The Indian-born chief executive came and went from the Elysee Palace by the back door, but the outcome of the meeting was not yet known, BBC Paris correspondent Christian Fraser said.
Arcelor Mittal - which employs some 20,000 people across France - announced in October that it intended to shut down the Florange plant's already inactive furnaces, saying they were uncompetitive in such difficult trading times.
The company gave the government 60 days in which to find a buyer for the furnaces, a deadline which expires on Saturday.
The move provoked an angry reaction from the French government, which accused Arcelor Mittal of breaking a 2006 commitment to keep the blast furnaces running - a claim denied by the steel giant - and criticised the firm for refusing to sell off the site as a whole.

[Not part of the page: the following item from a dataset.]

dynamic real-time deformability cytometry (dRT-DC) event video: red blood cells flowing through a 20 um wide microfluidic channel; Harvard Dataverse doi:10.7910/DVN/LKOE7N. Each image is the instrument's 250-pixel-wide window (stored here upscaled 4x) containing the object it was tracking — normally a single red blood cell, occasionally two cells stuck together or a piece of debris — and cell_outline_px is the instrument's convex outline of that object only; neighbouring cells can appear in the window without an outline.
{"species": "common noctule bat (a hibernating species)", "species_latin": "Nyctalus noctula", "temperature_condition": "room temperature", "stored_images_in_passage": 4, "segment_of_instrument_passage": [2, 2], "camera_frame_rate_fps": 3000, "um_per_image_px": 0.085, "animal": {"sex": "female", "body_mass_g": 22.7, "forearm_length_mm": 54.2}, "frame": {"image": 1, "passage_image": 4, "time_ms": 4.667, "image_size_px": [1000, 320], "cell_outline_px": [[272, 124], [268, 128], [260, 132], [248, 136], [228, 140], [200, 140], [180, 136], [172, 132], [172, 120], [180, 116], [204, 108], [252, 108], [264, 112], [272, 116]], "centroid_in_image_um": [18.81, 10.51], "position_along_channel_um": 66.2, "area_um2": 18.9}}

France's minister for industrial recovery, Arnaud Montebourg, accused the steelmaker on Monday of "lying" and "disrespecting" the country. He has since retracted a remark that Arcelor Mittal was no longer welcome in France.
French Finance Minister Pierre Moscovici has sought to play down fears that Mr Hollande's Socialist government might be seeking to nationalise large firms on a permanent basis.
He described the possible nationalisation of the Florange plant as a "temporary mechanism".
"This is not about returning to an older way of thinking, carrying out massive, general, permanent nationalisations," AFP news agency quoted him as saying, after a meeting with US and British investors in Paris.
But business leaders in France have expressed concern that the government's rhetoric is undermining confidence in French industry, our correspondent says.
Mr Hollande's meeting with Mr Mittal came on the day when French unemployment figures rose again, to its highest level since April 1998.
The number of people looking for work rose by 45,400 in October to top 3.1 million, labour ministry figures showed.